Biotestamento. De Biasi chiede a Grasso possibilità di applicazione ‘canguro’ su richiesta del M5S

Biotestamento. De Biasi chiede a Grasso possibilità di applicazione ‘canguro’ su richiesta del M5S

Biotestamento. De Biasi chiede a Grasso possibilità di applicazione ‘canguro’ su richiesta del M5S
La Lega, che aveva presentato molti degli oltre 3mila emendamenti presentati, ha deciso di non ritirarli.
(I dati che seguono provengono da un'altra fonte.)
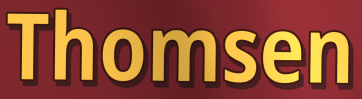
Thomsen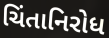
ચિંતાનિરોધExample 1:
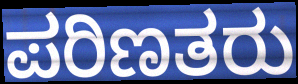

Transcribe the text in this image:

ಪರಿಣತರು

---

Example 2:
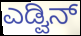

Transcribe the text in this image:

ಎಡ್ವಿನ್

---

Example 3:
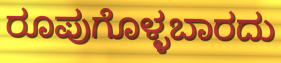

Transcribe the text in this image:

ರೂಪುಗೊಳ್ಳಬಾರದು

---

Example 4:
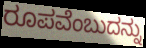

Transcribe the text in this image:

ರೂಪವೆಂಬುದನ್ನು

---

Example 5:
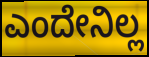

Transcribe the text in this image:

ಎಂದೇನಿಲ್ಲ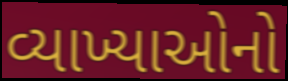
વ્યાખ્યાઓનોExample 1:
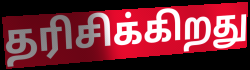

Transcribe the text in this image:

தரிசிக்கிறது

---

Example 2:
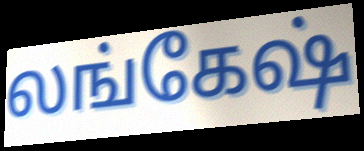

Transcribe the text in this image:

லங்கேஷ்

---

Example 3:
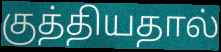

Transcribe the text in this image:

குத்தியதால்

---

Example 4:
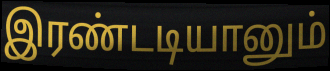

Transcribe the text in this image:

இரண்டடியானும்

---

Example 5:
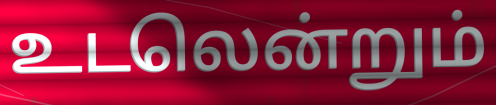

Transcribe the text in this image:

உடலென்றும்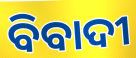
ବିବାଦୀ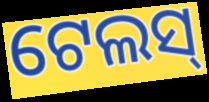
ଟେଲସ୍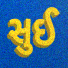
સુઈ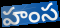
హంస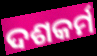
ଦଶକର୍ମ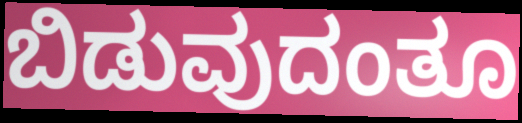
ಬಿಡುವುದಂತೂ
La relatrice De Biasi, di fronte alle difficoltà per il prosieguo dell'esame, ha interpellato il presidente del Senato si richiesta del M5S per chiedere chiarimenti in merito alla sussistenza dei presupposti per l'applicazione della cosiddetta regola del canguro. Senza sblocchi, ha annunciato la relatrice, la prossima settimana il ddl andrà in Aula senza relatore.
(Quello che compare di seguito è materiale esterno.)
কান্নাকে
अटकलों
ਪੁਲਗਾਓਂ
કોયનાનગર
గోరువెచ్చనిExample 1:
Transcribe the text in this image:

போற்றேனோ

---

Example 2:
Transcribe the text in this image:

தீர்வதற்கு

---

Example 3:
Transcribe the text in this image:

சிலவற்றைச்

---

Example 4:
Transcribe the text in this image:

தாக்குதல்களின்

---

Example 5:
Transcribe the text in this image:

Una lettera al presidente del Senato Pietro Grasso per chiedere chiarimenti sulla possibilità di ricorrere al meccanismo del 'canguro' per tentare di sbloccare l'empasse che si è creata in Commissione Sanità sul ddl per il biotestamento. A inviarla, la presidente della commissione, Emilia Grazie De Biasi (Pd), in seguito alla richiesta del M5S di attuare "tale meccanismo" per ovviare alla mole di emendamenti, esattamente 3 mila, da votare. 


 


"Ho chiesto – ha spiegato De Biasi – di ritirare i 3mila emendamenti al ddl sul Biotestamento attualmente presenti, perchè ci troviamo in presenza di un atteggiamento ostruzionistico". Ap, ha sottolineato la presidente della commissione Sanità, "ha ritirato i propri 200 emendamenti ma la Lega non ha voluto ritirare i propri 1.500. A fronte di tale situazione, ieri abbiamo dato avvio alla votazione degli emendamenti e il M5S ha proposto di continuare la votazione adottando il meccanismo del 'canguro'", che consentirebbe di far cadere a catena gruppi di emendamenti velocizzando dunque le procedure. Dinanzi a tale richiesta, ha quindi precisato De Biasi, "ho dovuto informare il presidente del Senato Pietro Grasso, inviandogli una lettera in merito. Al momento attendiamo dunque che il presidente risponda e chiarisca se la commissione può adottare il meccanismo del 'canguro' per la votazione degli emendamenti".


 


Ad ogni modo, ha rilevato, "se la prossima settimana non interverranno fatti nuovi, sarà nelle cose che il provvedimento vada in Aula senza relatore, una potestà, quest'ultima, che non compete al relatore del provvedimento bensì alla Conferenza del capigruppo". Ad ogni modo, ha chiarito, "la prossima settimana sarà quella veramente cruciale per capire le sorti del ddl; infatti, dopo ci sarà la votazione della Legge elettorale, successivamente le elezioni in Sicilia e quindi la votazione della legge di Bilancio. E' quindi chiaro – ha concluso – che la settimana prossima bisognerà definitivamente decidere in merito alle sorti del ddl sul Biotestamento".